I can always find out if a bike in my LBS is good by looking at reviews online on how it handles. But my issue is comparing 2 bike's components without having MTBR.com at my disposal.

I was wondering what the high quality to lowest quality parts are for SRAM and shimano components. 

Such as Ultegra vs tiegra vs dura ace (i dont know all of of them).

Thanks.


----------



## mtnbiker72 (Jan 22, 2007)

Shimano/SRAM side by side

Pro Level; XTR/X.O.

High Level: XT or Saint/X.9

Medium High Level: LX and Hone/X.7

Medium Level: Deore/SX 5

Med Low Level: Alivio/SX 4

Low Level: Acera/3.0

These are just rough comparisons, obviously there are some discrepancies


----------



## snaky69 (Mar 8, 2005)

And sram shifts better at any given level IMO. the Sx-4 owns the alivio hands down and so on and so forth.


----------



## mtnbiker72 (Jan 22, 2007)

*Yep*



snaky69 said:


> And sram shifts better at any given level IMO.


I 100% agree...especially when the conditions get messy.
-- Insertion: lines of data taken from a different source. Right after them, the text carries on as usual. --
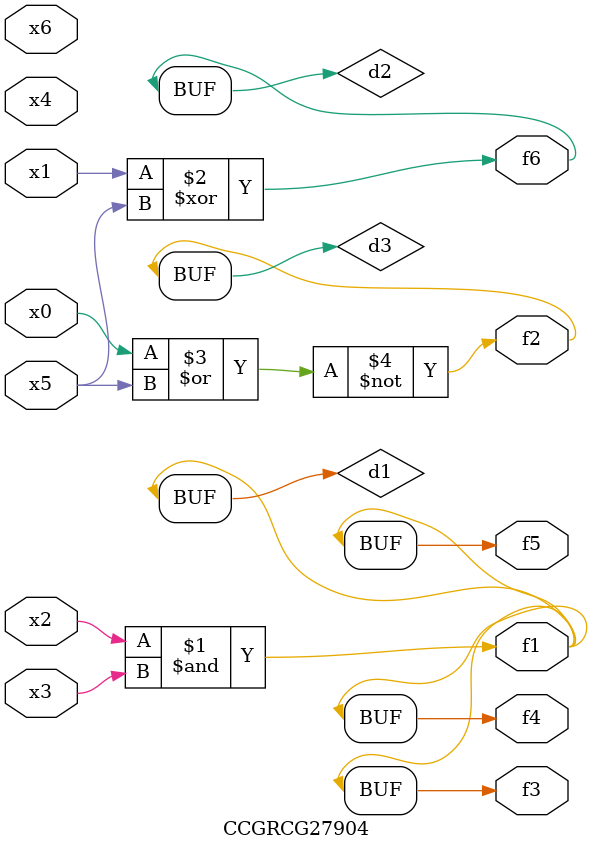
<source format=v>
module CCGRCG27904(
	input x0, x1, x2, x3, x4, x5, x6,
	output f1, f2, f3, f4, f5, f6
);

	wire d1, d2, d3;

	and (d1, x2, x3);
	xor (d2, x1, x5);
	nor (d3, x0, x5);
	assign f1 = d1;
	assign f2 = d3;
	assign f3 = d1;
	assign f4 = d1;
	assign f5 = d1;
	assign f6 = d2;
endmodule

</source>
Shimano shifts great in nice dry weather...but throw rain and mud into the mix and Shimano turns into Shitmano.

For the wet PNW...nothing beats SRAM! (IMO of course)

:thumbsup:


----------



## Maida7 (Apr 29, 2005)

Not a huge differance between the medium high level LX / X7 stuff and the super expensive pro level XTR/X0 stuff. LX and X7 is very trail worthy for a whole lot less $ than the XTR/X0 stuff. XTR and X0 are a waste of money IMHO

I agree the sram 1:1 system is better in bad conditions but it's all about the shifters and derailers. So don't be afraid to have sram X shifters and rear derailer matched up with a shimano chain and cassette.


----------



## bsr35802 (Mar 6, 2005)

mtnbiker72 said:


> Shimano/SRAM side by side
> 
> Pro Level; XTR/X.O.
> 
> ...


I don't know know too much about sram but where do the Ultegras and dura ace fall in for shimano?


----------



## dh1 (Aug 28, 2004)

bsr35802 said:


> I don't know know too much about sram but where do the Ultegras and dura ace fall in for shimano?


predominantly used on road bikes. Ultegra and Dura Ace are higher level components. (like XT and XTR). Did you see this stuff on a MTB? Well described on www.shimano.com


----------